Tiefere Einblicke erhoffen sich die Behörden besonders von ihren Durchsuchungen in Arendssee, Sachsen-Anhalt. Denn dort wohnt und arbeitet die Buchhalterin jener Sicherheitsfirma, bei der die Moldauer angestellt waren. Ihr früherer Mann und ihr Sohn leiten das Unternehmen, das auch in einem Hinterhof im Hamburger Osten eine Filiale betreibt. Ob die Frau oder die Chefs von den Schleusungen wussten oder gar daran beteiligt waren, sollen die Ermittlungen zeigen.

Jedenfalls ist diese Buchhalterin gleichzeitig Vorsteherin der selbsternannten "Samtgemeinde Alte Marck". Diese Vereinigung zwischen Salzwedel und Stendal nennt sich "Gebietskörperschaft und Weltanschauungsgemeinschaft" in der "Preußischen Provinz Sachsen". Sie beruft sich auf das Kaiserreich von 1913 und bastelt an ihrer Parallelwelt. Einsatzkräfte inspizierten Wohnung und Büro der Buchhalterin, das ihr auch als eine Art Bürgermeisteramt dient. Sie schließt dort Reichsbürgerehen und stellt selbstgemachte Geburtsurkunden oder Gewerbescheine aus, alles gegen Gebühr.

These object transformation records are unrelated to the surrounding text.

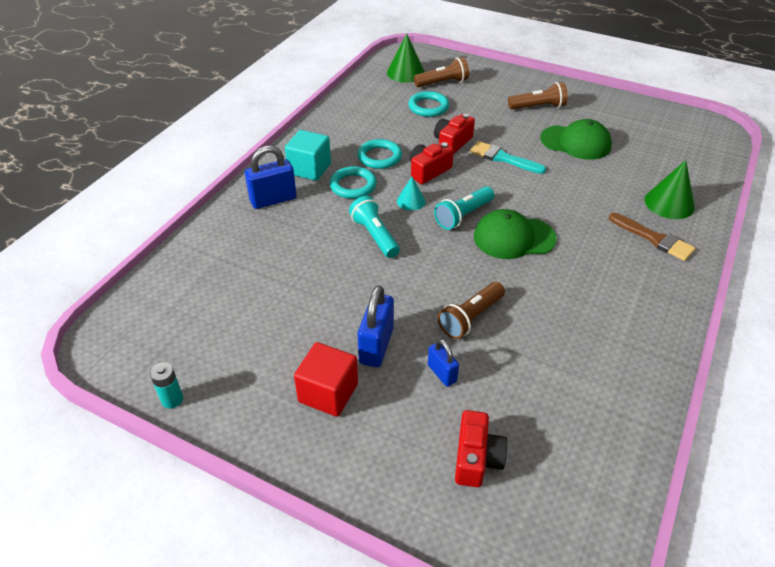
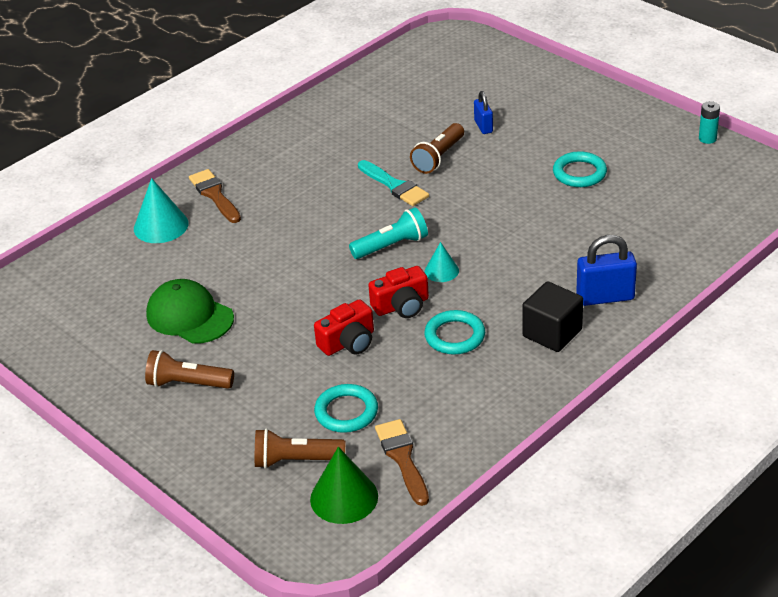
camera: 160 degrees left, 5 degrees down
turquoise cube [285,130,331,181] -> black cube [522,281,583,352]
red cube [294,342,358,417] -> none
turquoise ring [330,166,377,199] -> turquoise ring moved to [553,151,607,187]
turquoise flashlight [349,196,400,258] -> none
blue padlock [358,285,394,367] -> none
brown flashlight [438,282,505,339] -> brown flashlight turned 150 degrees clockwise [410,123,464,174]
red camera [455,410,508,487] -> none
turquoise brush [470,141,546,174] -> turquoise brush moved to [358,160,429,206]
green cap [474,209,557,259] -> none
green cone [644,160,695,219] -> turquoise cone [134,178,188,243]
none -> brown brush [375,419,429,506]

Diese "Samtgemeinde Alte Marck" gilt Staatsschützern als extremistisch, nicht als rechtsextrem. Im Verfassungsschutzbericht von Sachsen-Anhalt taucht sie als "Selbstverwalter" auf, sie bezeichne Deutschland als "Scheinstaat". Sie hat etwa 30 Mitglieder. Das Bundesamt für Verfassungsschutz rechnet in ganz Deutschland mit derzeit 18 000 Reichsbürgern.

Nun soll sich zeigen, ob die Erträge der Schleuserbande auch bei den Reichsbürgern gelandet sind. Wenn ja, dann wäre das eine neue Art der Finanzierung. Recherchen von NDR, WDR und SZ ergaben, dass die Buchhalterin mit einem vormaligen Beamten eines Sondereinsatzkommandos zusammenlebt. Er ist wegen des Verdachts der Zugehörigkeit zu den Reichsbürgern suspendiert, scheint aber weiterhin Waffen besitzen zu dürfen. Die Buchhalterin war für eine Stellungnahme nicht zu erreichen. Was die ausgebeuteten Moldauer betrifft, so sagt es ein Hamburger Zollexperte so: "Es ist zum Teil fürchterlich, wie die ausgenützt werden."